思い出せる限りのことを全て書き出してみた。何故自分がいつの間にか『求愛の果てに』の中の登場人物に生まれ変わっているかは謎ではあるが、考えたって仕方がない。世の中には人間には想像もつかない世界があるのだ。神のみぞ知る。
ドアを開けて入ってきたふくよかな女性。乳母のメリル。彼女の身体にはたくさんの愛情が詰まっているのだ。
「お嬢様が椅子に座って書き物なんて珍しいこともあるんですのね。五月のロンドンに雪が降ってしまいますわよ。」
「私だって大人しく椅子に座ることもあるのよ。確かに馬に乗っている方が落ち着くことは否めないけど。
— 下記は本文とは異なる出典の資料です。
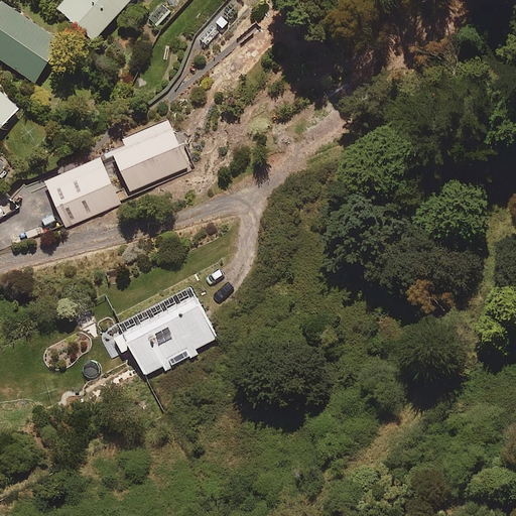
[(61,42),(0,0),(0,58),(34,83),(61,42)]
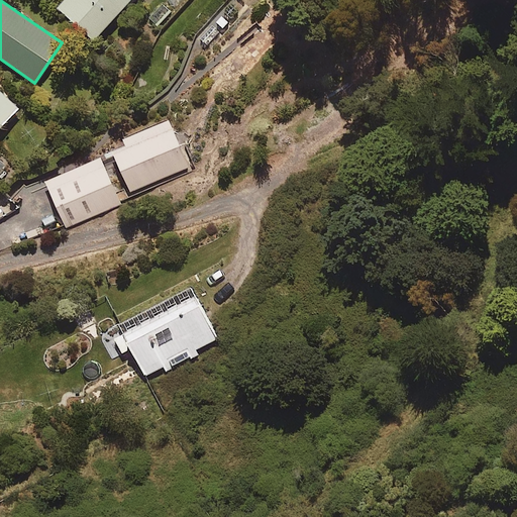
[(65,0),(58,8),(94,40),(130,0),(65,0)]
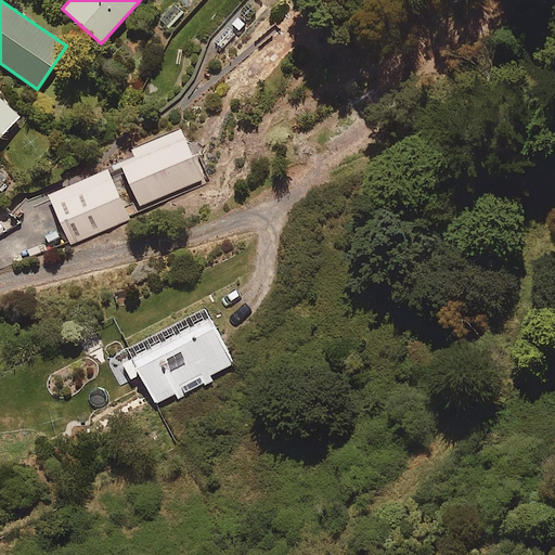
[(0,138),(21,116),(0,97),(0,138)]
」
メリルの腕には大きな花束が抱えられている。色とりどりの宝石のようにきらきら輝く美しい花束。
「お嬢様に宛ですよ。立派な格好の従者がわざわざ持ってきてくださいました。」
「どなたから?」
「サー・ウォルズですわ。まだ社交界にデビューしてもいないお嬢様に、なぜあのウォルズ公爵からお花が届くんです?ばあやに説明してくださいな。」
「体調を崩した私がリージェント・ストリートの書店の前で伯母様が馬車を呼ぶのを待っていたとき、彼が心配して声をかけて下さったの。カードにはなんて書いてある?」
青紫のカードには深紅の上質なベルベットのリボンがかけられている。
「お元気になられることをお祈りして、サイモン・ウォルズと。街で声をかけただけの女性に、こんなにも立派なお花を送る男性はいらっしゃいませんわよ。サー・ウォルズはお嬢様をお気に召したようですわね。」
「そんなことなくってよ。本当にただ心配してくださっただけ。彼は紳士ですもの。」
「サー・ウォルズを知っているかのような口ぶりですこと。」
本当に彼を知っているのだ。前世で読んだ小説の中に彼はいたんだもの。女性には優しい人だ。私なんて、彼が優しくする数多くの女性のうちの一人でしかない。そう考えると胸が締め付けられるように苦しくなってきた。
「サー・ウォルズにお返事を書かれては?」
「なんて書けばいいのかしら・・・。従兄弟のコリンを除いて殿方にお手紙を書くのは初めてよ。」
「まあまあ、お嬢様。こないだまでお転婆さんだったというのに、いつの間に恋する女性になってしまったんです?ばあやの知らないところで大きくなってしまったのですね。素直な気持ちで感謝を伝えればよろしいんですよ。難しい言葉は要りません。」
「こ、恋なんてしてないわよ!
・・・確かに彼はとても素敵な方だったわ。『高慢と偏見』のダーシーのような人。ハンサムだけど、鼻持ちならない男だと思われてしまうような。でも本当はとっても誠実なのよ!」
「お嬢様はダーシーについて話しているんですか?それともサー・ウォルズについて?」
呆れたような顔をするメリル。
「もちろんダーシーについてよ。サー・ウォルズのことはほとんど知らないもの。だけど、彼はダーシーのように誠実で素晴らしい人のように思えたのよ、私には。」
親愛なるサー・ウォルズ様
素敵なお花をどうもありがとうございます。この時期にこれほどのお花を揃えるのは大変なことだったでしょう。中でも私の愛するブーゲンビリアはロンドンでは手に入れるのが難しかったかと思います。コッツウォルズでは大変美しく咲くんですよ。あなたにもあの幻想的な景色をお見せしたいものです。
追伸
体調をお気遣い下さってありがとうございます。すっかり良くなりました。